David Liu, a Harvard gene-editing scientist who co-invented base editing and prime editing, is Prime's largest shareholder. The filing indicates he owns about 25% of the company heading into the IPO. The company's other key backers are investor groups: GV owns 15%, Arch Venture Partners owns 13%, F-Prime Capital owns 13%, and Newpath Partners owns 6%.

Liu's ownership stake is a large chunk for anyone, but it is particularly hefty given that Liu isn't an executive of Prime. Instead, Prime pays Liu $150,000 a year to work as a consultant for the startup, and he serves on Prime's scientific advisory board.

"There are no current plans for Dr. Liu to be an officer or director of our company following this offering," the filing said.

Liu also cofounded the base-editing specialist Beam Therapeutics, but he held only a 9% stake in the company before it went public in early 2020.

Prime has also pledged to donate $5 million each year for 14 years to the Broad Institute, where Liu has a research lab, to support gene-editing research. Those donations started in 2021, and Liu's lab is able to use those funds.

4. A new prime-editing patent seemed to be a key catalyst for going public.

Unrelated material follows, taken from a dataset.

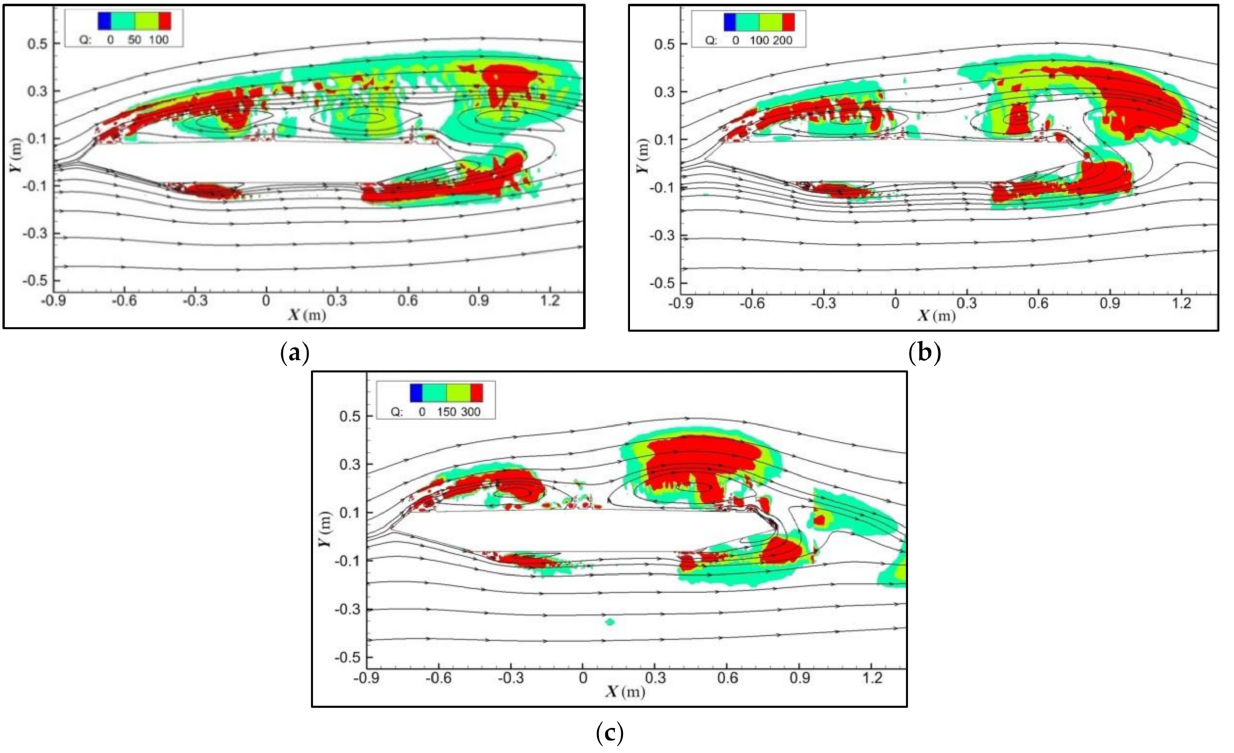
Figure 6. Contours of time-averaged vortex structures at π /2 moment (Unit: s − 1 ). ( a ) Rapid development stage of VIV. ( b ) Gradual convergence stage of VIV. ( c ) Stable vibration stage of VIV. At 0 moment, the vortex distribution at different stages of VIV is shown in Figure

The US patent office awarded the Broad Institute a patent on September 20 that covers its methods of using prime editors. Prime has in-licensed that patent from the institute — yet another way that Prime and the institute are closely intertwined.

Given that the patent was awarded three days before Prime's S-1 became public, shoring up its intellectual property likely played a role in Prime's deciding it's ready to test the public waters.

The company described the patent as its first prime-editing patent, adding, "We believe it will be instrumental in protecting our Prime Editing platform and pipeline of gene editing programs."

That patent is set to expire in 2040. Prime said it has several more pending patents — also licensed from the institute — in the US and 42 pending patent applications outside the US.

5. Prime is effectively a research lab: 84% of its employees work in R&D, and 55% of its workforce has a doctorate or medical degree.

Shutterstock/vchal

Prime had grown to 137 full-time employees by mid-2022, with virtually all of its growth coming in the laboratory. It said that 115 employees, or about 84%, work in research and development and that 75 employees, or about 55%, hold medical degrees or doctorates.

The filing also identified five people the company is particularly reliant on: Keith Gottesdiener, its CEO; Liu and Andrew Anzalone, its cofounders; Jeremy Duffield, its chief scientific officer; and Ann Lee, its chief technical officer.